Tenancy and DB Hierarchies

The following picture illustrates the tenancy and DB hierarchy in Chroma:

Tenancy and DB Hierarchy

Storage

In Chroma single-node, all data about tenancy, databases, collections and documents is stored in a single SQLite database.

Tenants

A tenant is a logical grouping for a set of databases. A tenant is designed to model a single organization or user. A tenant can have multiple databases.

Databases

A database is a logical grouping for a set of collections. A database is designed to model a single application or project. A database can have multiple collections.

Collections

Collections are the grouping mechanism for embeddings, documents, and metadata.

Documents

Chunks of text

Documents in ChromaDB lingo are chunks of text that fits within the embedding model’s context window. Unlike other frameworks that use the term “document” to mean a file, ChromaDB uses the term “document” to mean a chunk of text.

Documents are raw chunks of text that are associated with an embedding. Documents are stored in the database and can be queried for.

Metadata

Metadata is a dictionary of key-value pairs that can be associated with an embedding. Metadata is stored in the database and can be queried for.
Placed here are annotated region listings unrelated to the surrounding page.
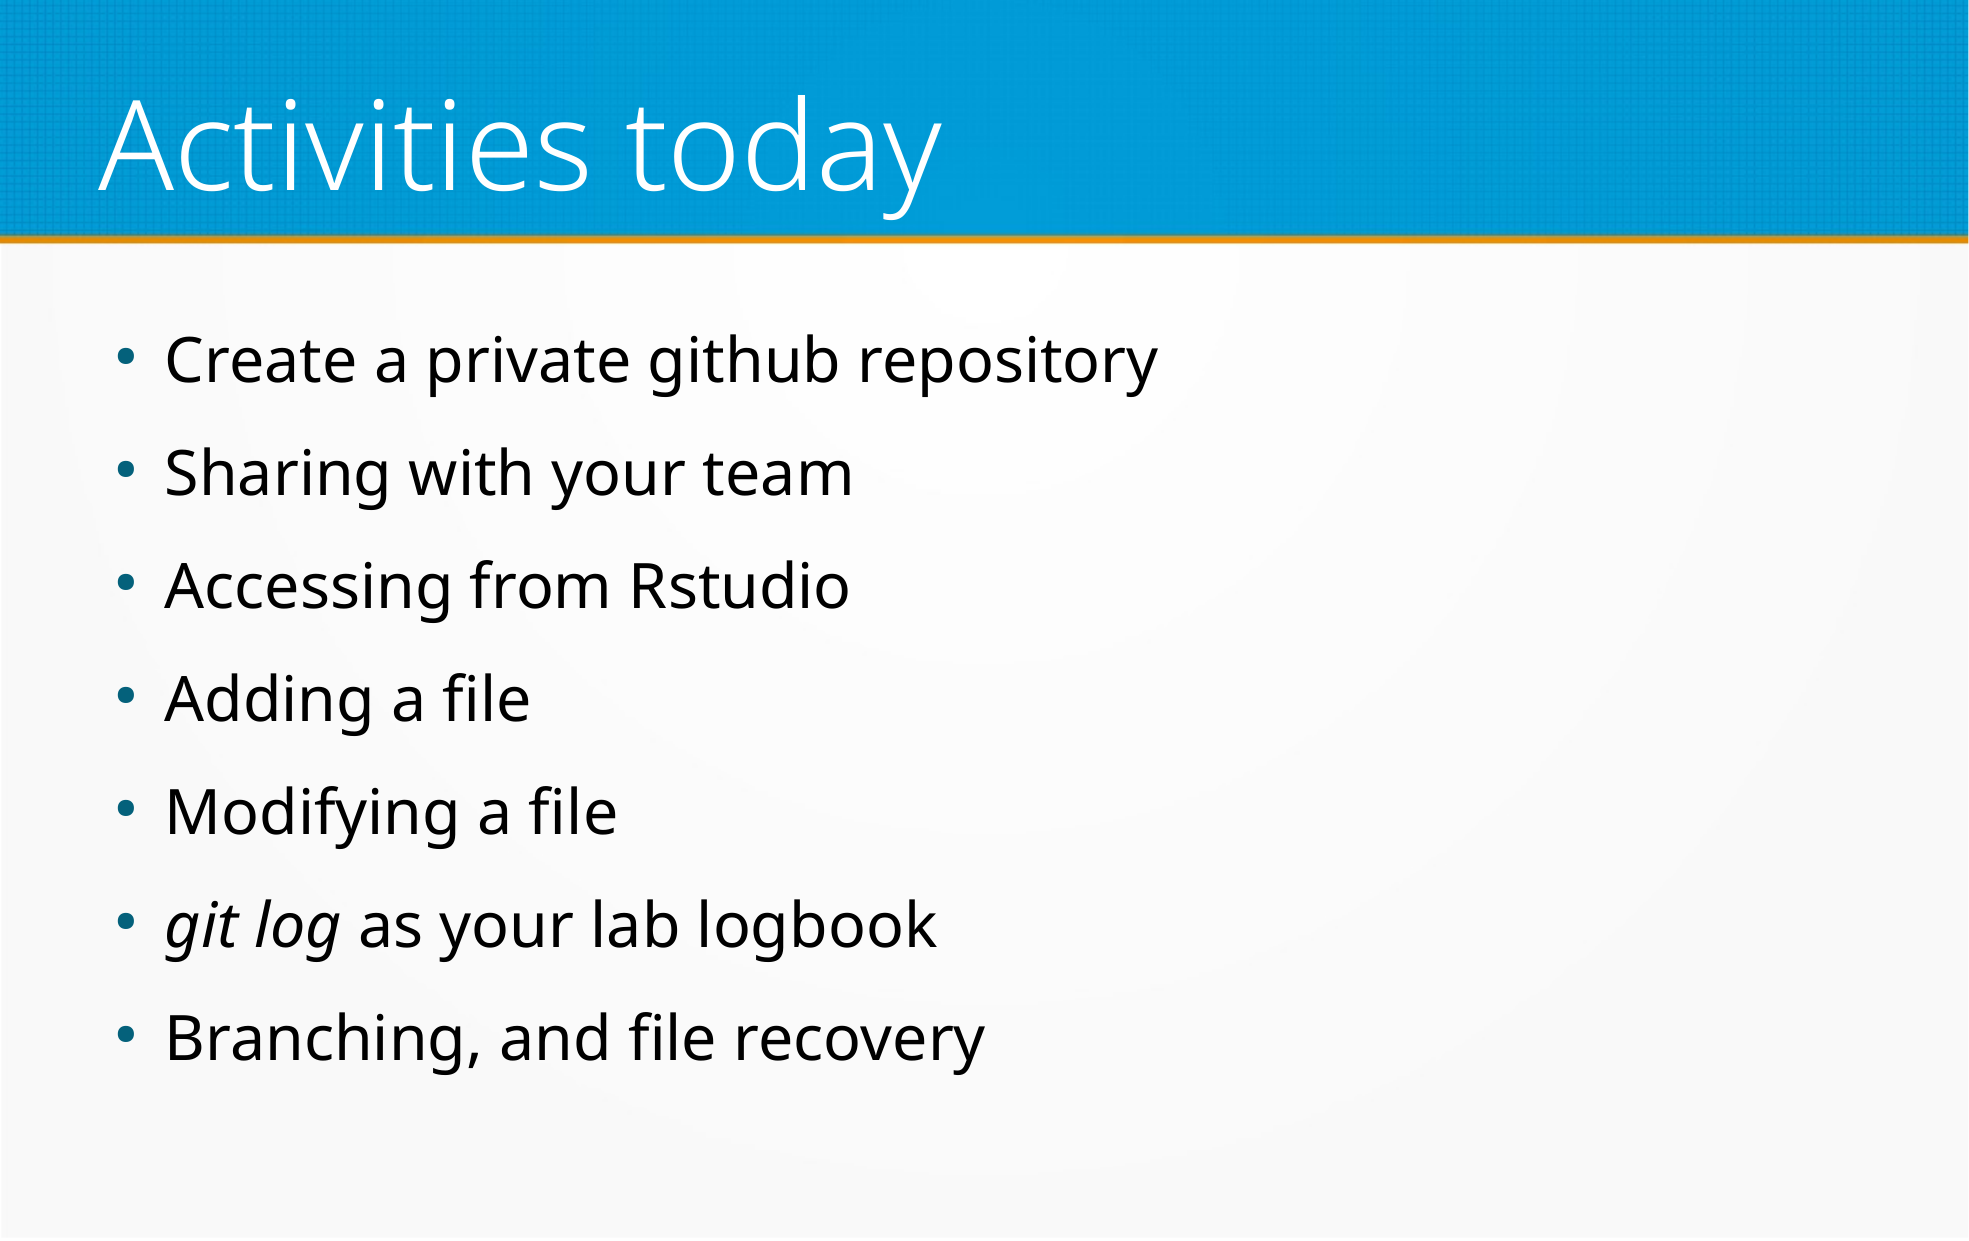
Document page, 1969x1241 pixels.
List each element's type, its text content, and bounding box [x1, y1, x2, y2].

list Create a private github repository Sharing with your team Accessing from Rstudio Adding a file Modifying a file git log as your lab logbook Branching, and file recovery [98, 315, 1861, 1081]
picture [0, 233, 1969, 1241]
title Activities today [98, 19, 1870, 227]
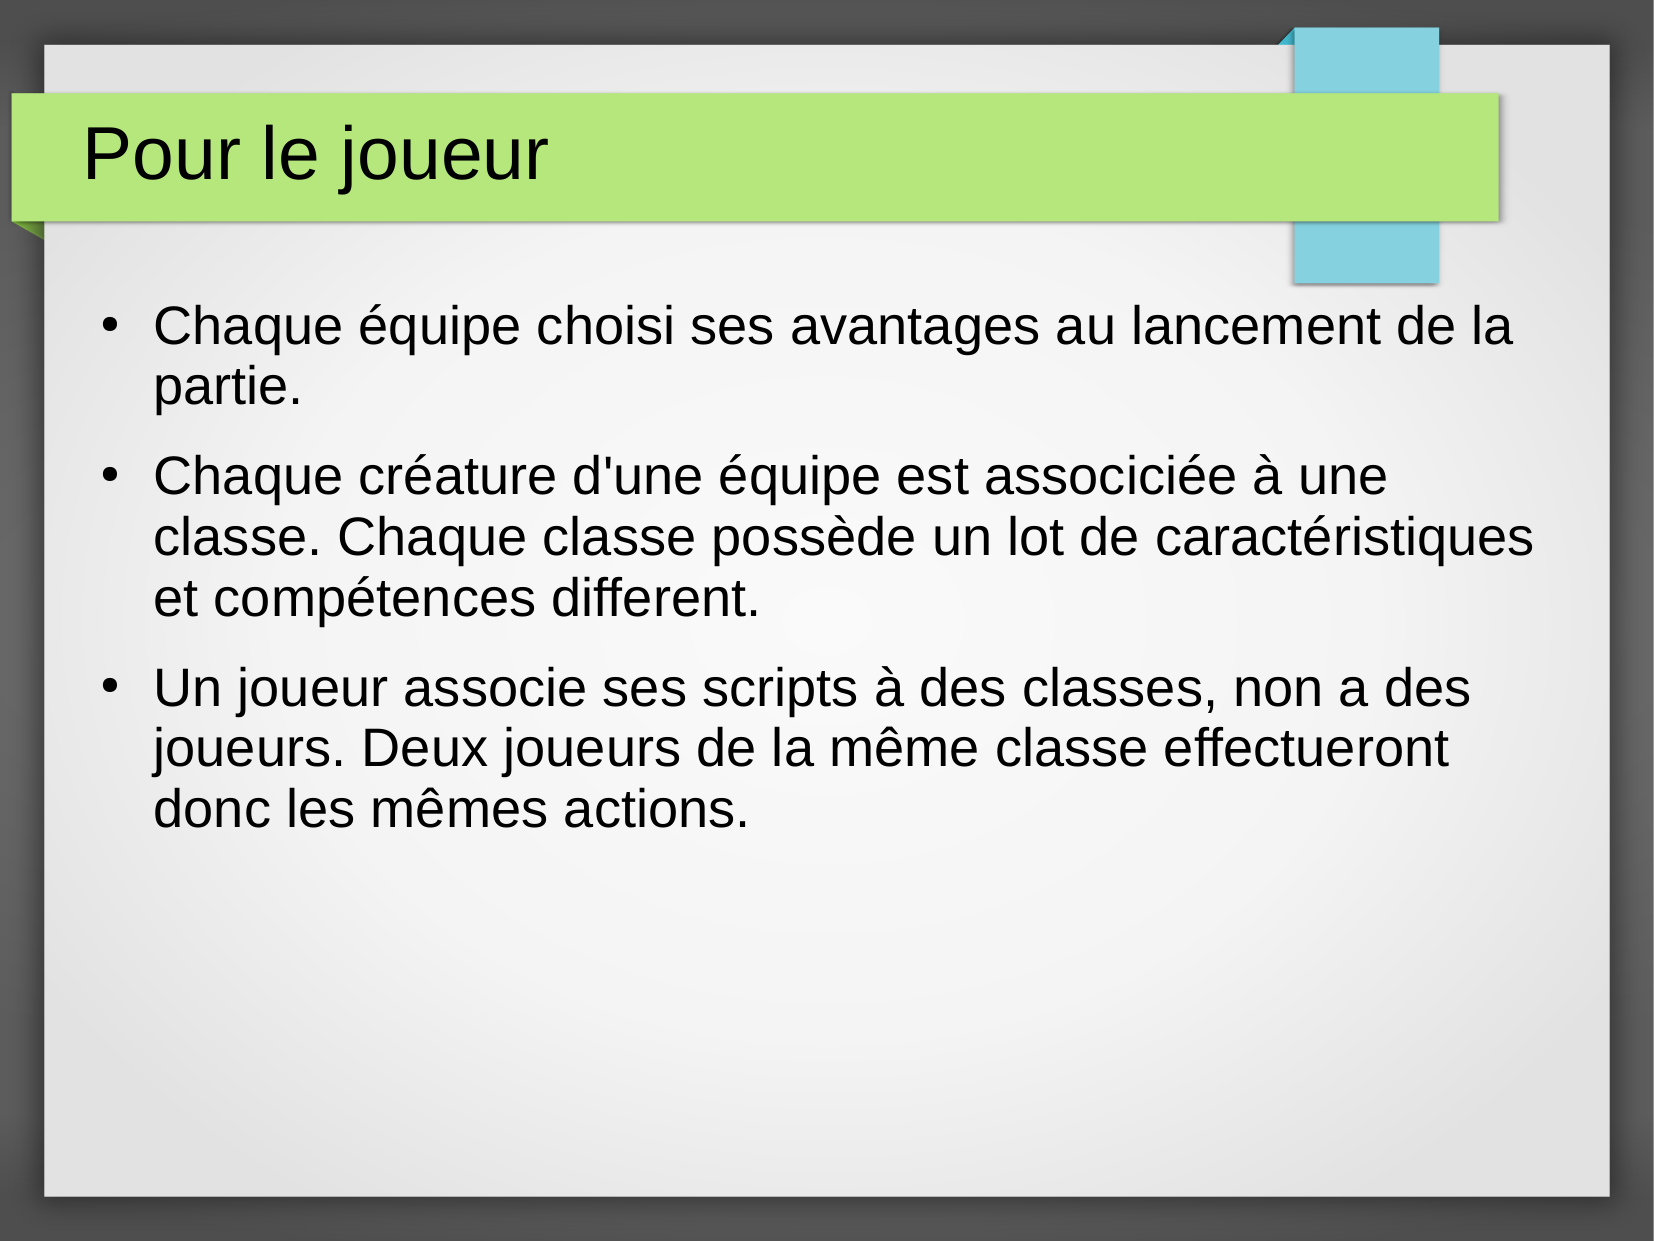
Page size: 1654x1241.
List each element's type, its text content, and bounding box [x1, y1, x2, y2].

title Pour le joueur [82, 94, 1264, 213]
list Chaque équipe choisi ses avantages au lancement de la partie. Chaque créature d'une équipe est associciée à une classe. Chaque classe possède un lot de caractéristiques et compétences different. Un joueur associe ses scripts à des classes, non a des joueurs. Deux joueurs de la même classe effectueront donc les mêmes actions. [82, 295, 1571, 1015]
picture [0, 0, 1654, 1241]
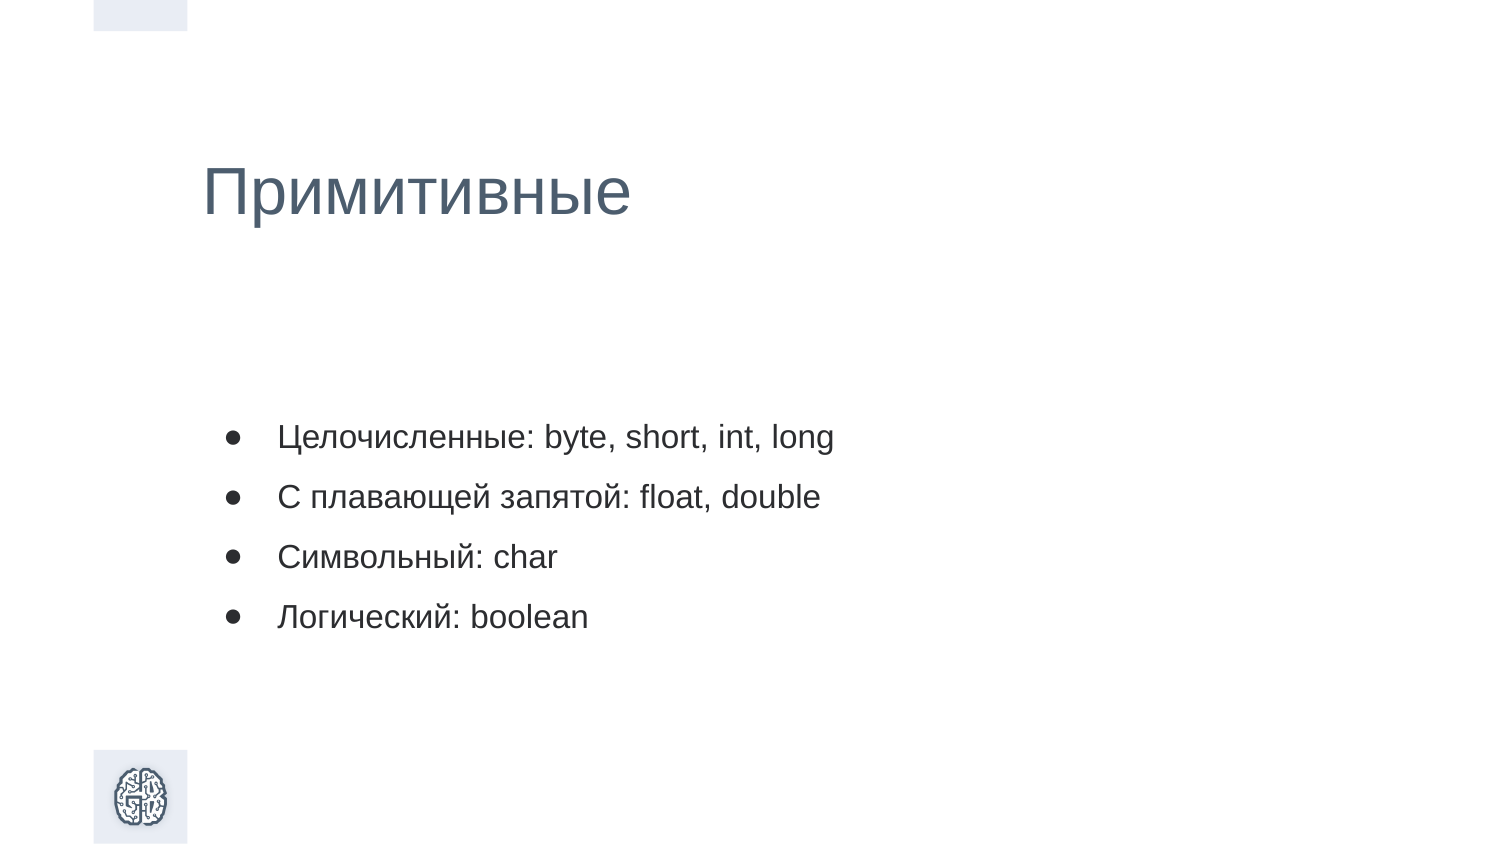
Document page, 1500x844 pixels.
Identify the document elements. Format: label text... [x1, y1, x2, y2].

picture [106, 760, 175, 834]
text_box Целочисленные: byte, short, int, long С плавающей запятой: float, double Символьный: char Логический: boolean [187, 334, 1312, 697]
text_box Примитивные [187, 93, 1312, 282]
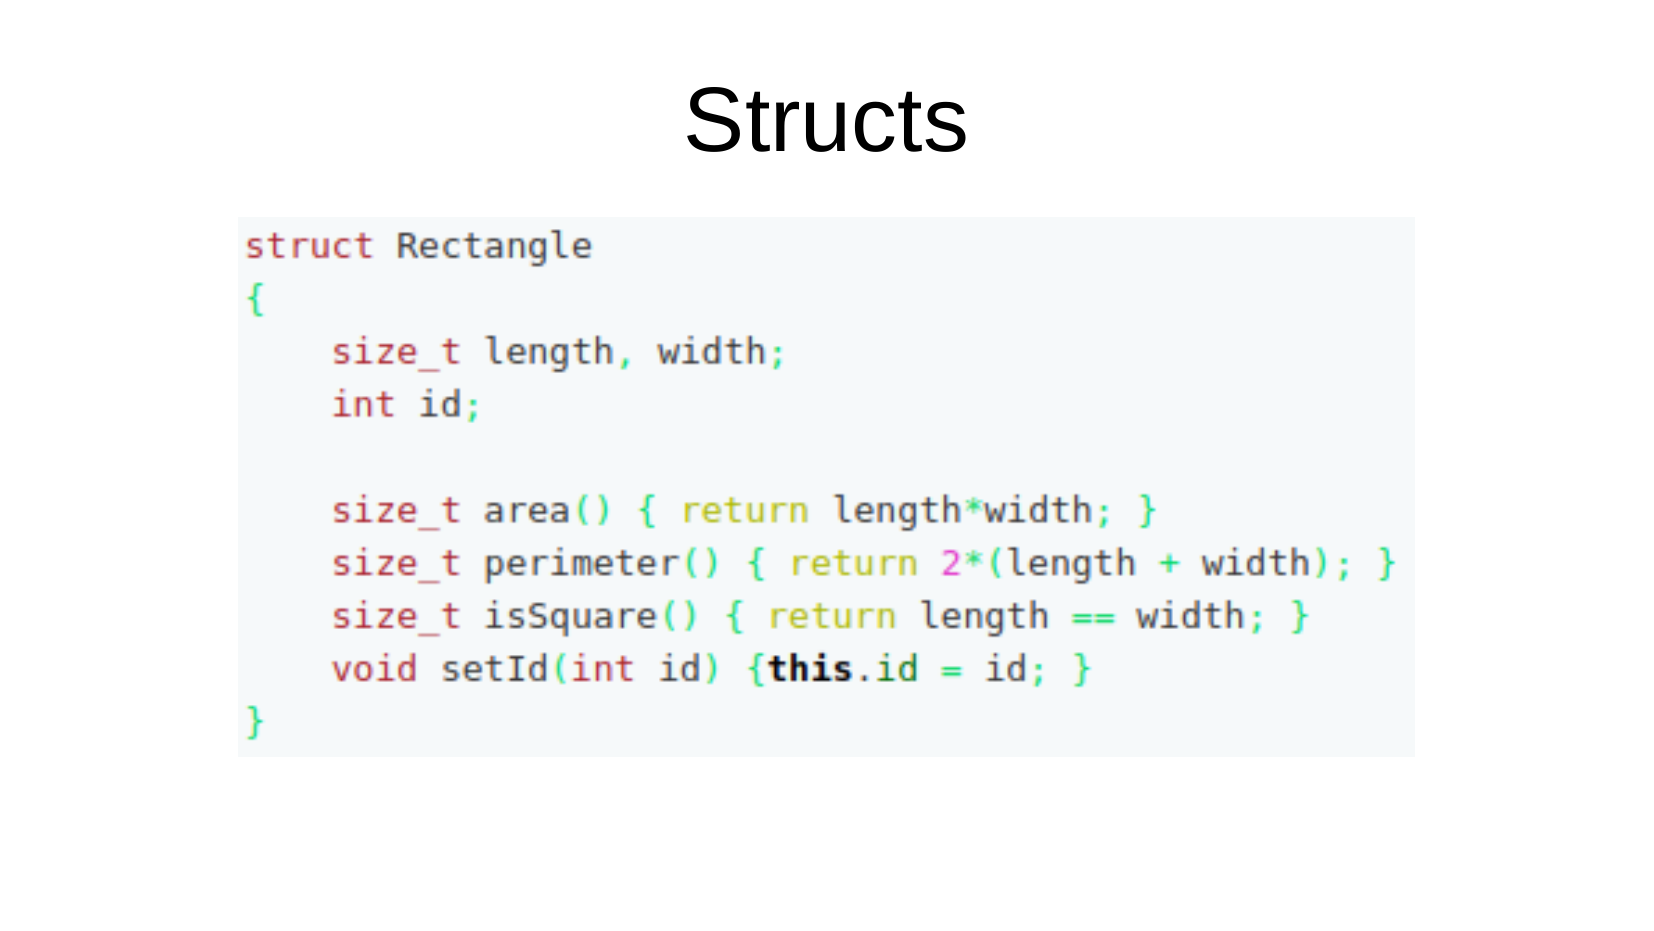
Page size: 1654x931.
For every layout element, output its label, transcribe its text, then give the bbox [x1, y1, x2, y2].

title Structs [82, 37, 1571, 193]
picture [238, 217, 1415, 757]
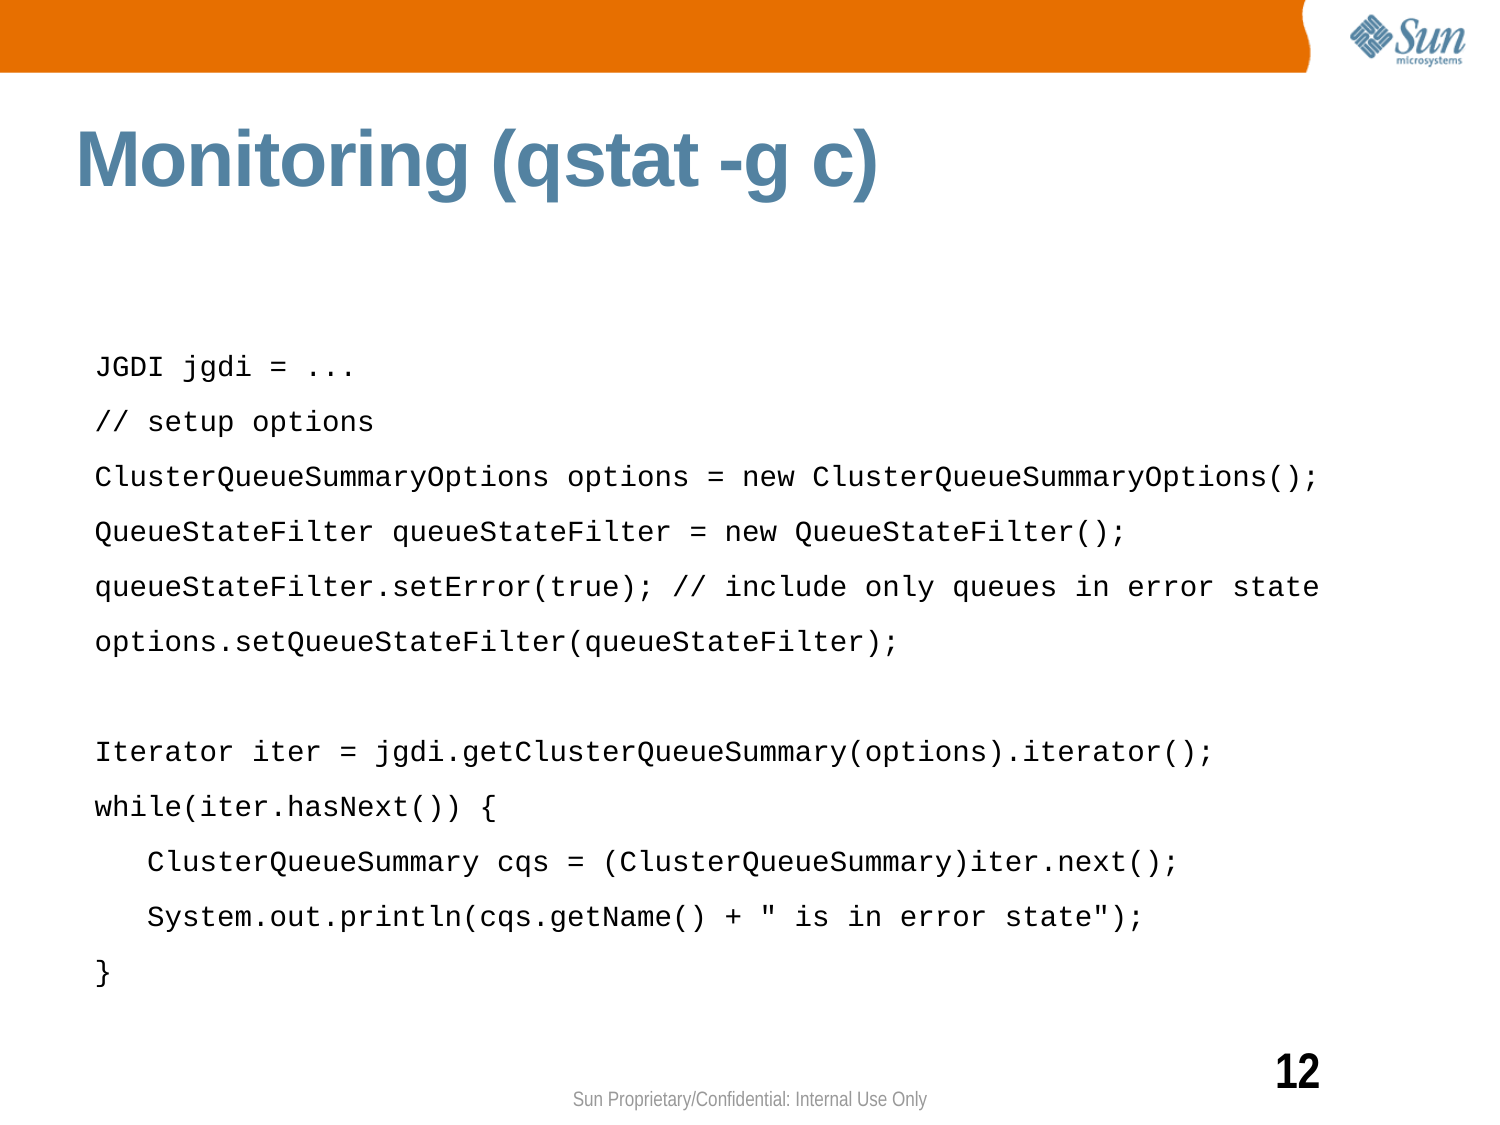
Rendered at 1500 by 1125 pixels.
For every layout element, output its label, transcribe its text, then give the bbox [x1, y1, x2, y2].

picture [0, 0, 1500, 75]
title Monitoring (qstat -g c) [75, 122, 1438, 228]
list JGDI jgdi = ... // setup options ClusterQueueSummaryOptions options = new ClusterQueueSummaryOptions(); QueueStateFilter queueStateFilter = new QueueStateFilter(); queueStateFilter.setError(true); // include only queues in error state options.setQueueStateFilter(queueStateFilter); Iterator iter = jgdi.getClusterQueueSummary(options).iterator(); while(iter.hasNext()) { ClusterQueueSummary cqs = (ClusterQueueSummary)iter.next(); System.out.println(cqs.getName() + " is in error state"); } [75, 354, 1412, 993]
Metadata values can be of the following types:

  • strings
  • integers
  • floats (float32)
  • booleans

Embedding Function

Also referred to as embedding model, embedding functions in ChromaDB are wrappers that expose a consistent interface for generating embedding vectors from documents or text queries.

For a list of supported embedding functions see Chroma’s official documentation.

Distance Function

Distance functions help in calculating the difference (distance) between two embedding vectors. ChromaDB supports the following distance functions:

  • Cosine - Useful for text similarity
  • Euclidean (L2) - Useful for text similarity, more sensitive to noise than cosine
  • Inner Product (IP) - Recommender systems

Embedding Model

Embeddings

A representation of a document in the embedding model’s latent space in te form of a vector, list of 32-bit floats (or ints).

Metadata Segment

The metadata segment holds both the documents and their respective metadata fields (if any). The metadata segment is stored in sqlite3 under <persistent_dir>/chroma.sqlite3.

Vector Segment

Segment or Index?

In the below paragraphs we use, the terms “segment” and “index” are used interchangeably.

Under the hood Chroma uses its own fork HNSW lib for indexing and searching vectors.

In a single-node mode, Chroma will create a single vector index for each collection. The index is stored in a UUID-named subdir in your persistent dir, named after the vector segment of the collection.

The HNSW lib uses fast ANN algo to search the vectors in the index.

In addition to the HNSW index, Chroma uses Brute Force index to buffer embeddings in memory before they are added to the HNSW index (see batch_size). As the name suggests the search in the Brute Force index is done by iterating over all the vectors in the index and comparing them to the query using the distance_function. Brute Force index search is exhaustive and works well on small datasets.

August 5, 2024